なくなった右腕の部分にそっと手を当てる。これだけで済んだのは、幸いか。

肩を掴んで、確保。

思いっきり、ビンタした。



バシンッーーー!



衝撃にふらつくじい様。
「えぇっ、サエちゃん!?」
驚くカカシ先生。
「さ、三代目!?」
じい様を受け止める自来也様。

チャクラ使ってない、ただのビンタですが、何か?私だって腹に響いて痛い。
あ、じい様も治療途中?

「サエちゃん、何て事すんのッ!?」
カカシ先生が怒るが、怒らなきゃいけないのはこっち。あなただって、このクソジジイを怒るべき。
左手で頬を押さえて、呆然としているじい様を睨む。ぱちくり瞬きされて、この意味を理解していないとわかる。

「…死のうとしましたね」



火影様は、死のうとした。



「大蛇丸と一緒に、死のうとしましたね」

事前にちゃんと教えたのに。
大蛇丸対策も、結界対策もしていなかった。

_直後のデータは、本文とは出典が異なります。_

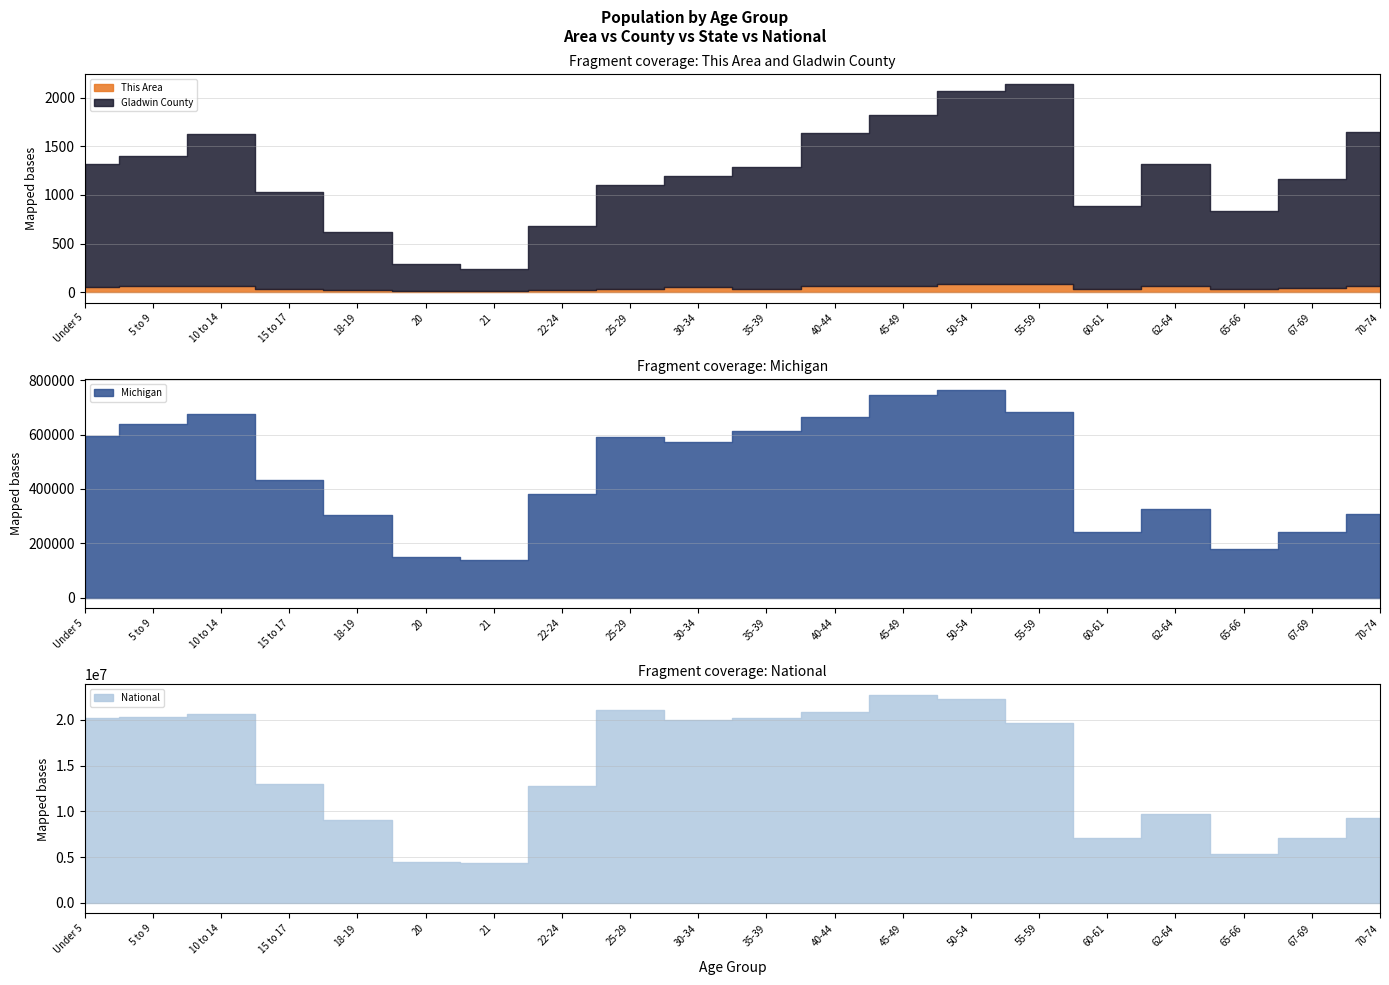

What is the smallest value displayed?

12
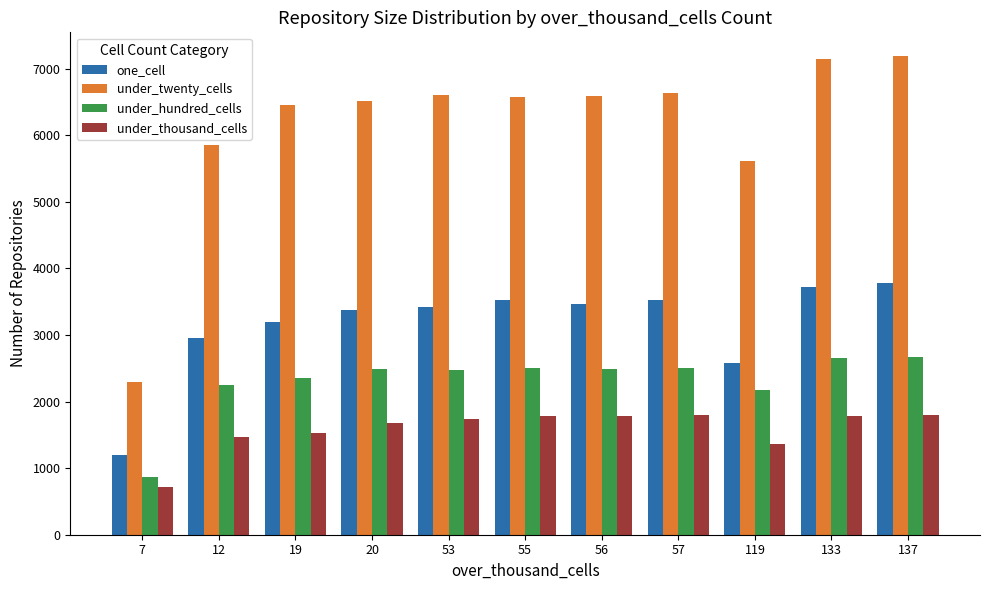

How many distinct data groups are displayed?

4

身辺に置く暗部こそ多くしたようだが、カカシ先生と再不斬と白がいなかったら、原作通りになっていただろう。
一般住民の避難は、一人も犠牲が出ない完璧さだったにも関わらず、己自身はないがしろ。

私の言葉に目を伏せるじい様。つまり、図星か。

「まさか、生きるのに疲れたとかぬかしますか?」
「待て待て、嬢ちゃん。何をー」
一睨みすれば、自来也様はじい様を抱えたまま黙る。
「英雄になるとでも?」
殉職すれば、英雄。
火影として、里の英雄として。
道を誤った弟子とともに、悲劇的に。大蛇丸を道連れに死んでもいいと思ったのだ。

「笑わせないでください」

腹の底から、怒りを引きずり出した。